Wednesday 29 April 2026 - 11:02

By: Dakir Madiha

Nvidia launches open source AI model for vision and audio tasks

Nvidia has released Nemotron 3 Nano Omni, an open source multimodal artificial intelligence model designed to process and connect text, images, audio and video within a single system. The company positions the model as a step toward replacing fragmented AI pipelines commonly used in enterprise environments.

The model can handle a wide range of inputs, including documents, graphics, user interfaces, images, audio and video, while producing text outputs. It is built on a hybrid mixture of experts architecture with 30 billion total parameters, of which around 3 billion are active per inference. Nvidia says this structure allows high level performance while reducing computational cost compared with larger traditional models.

Unlike current systems that rely on separate models for speech recognition, vision processing and language reasoning, Nemotron 3 Nano Omni integrates these functions into one unified architecture. It uses specialized encoders for audio, vision and graphical interfaces, allowing the system to maintain context across different types of data without transferring information between separate modules.
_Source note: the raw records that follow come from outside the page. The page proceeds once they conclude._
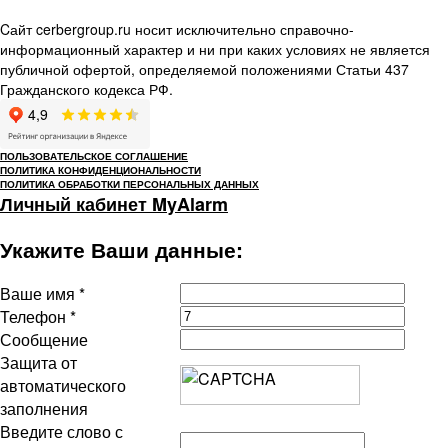
Cайт cerbergroup.ru носит исключительно справочно-
информационный характер и ни при каких условиях не является
публичной офертой, определяемой положениями Статьи 437
Гражданского кодекса РФ.
ПОЛЬЗОВАТЕЛЬСКОЕ СОГЛАШЕНИЕ
ПОЛИТИКА КОНФИДЕНЦИОНАЛЬНОСТИ
ПОЛИТИКА ОБРАБОТКИ ПЕРСОНАЛЬНЫХ ДАННЫХ
Личный кабинет MyAlarm
Укажите Ваши данные:
Ваше имя
*
Телефон
*
Сообщение
Защита от
автоматического
заполнения
Введите слово с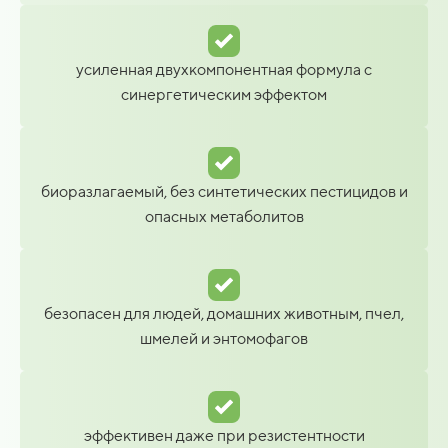
усиленная двухкомпонентная формула с
синергетическим эффектом
биоразлагаемый, без синтетических пестицидов и
опасных метаболитов
безопасен для людей, домашних животным, пчел,
шмелей и энтомофагов
эффективен даже при резистентности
Nvidia claims the model delivers significantly improved efficiency, including up to nine times higher throughput compared with similar open omni models in certain tasks. It also supports a context window of up to 256,000 tokens, enabling long document analysis and complex multimodal reasoning. The company reports strong performance in benchmarks involving document understanding and audio video interpretation.

The model has already attracted adoption and testing from several companies across the technology sector. Nvidia has made it available through multiple platforms, including Hugging Face and cloud providers, along with open weights and training resources. It forms part of the broader Nemotron 3 family, which Nvidia says has reached tens of millions of downloads over the past year.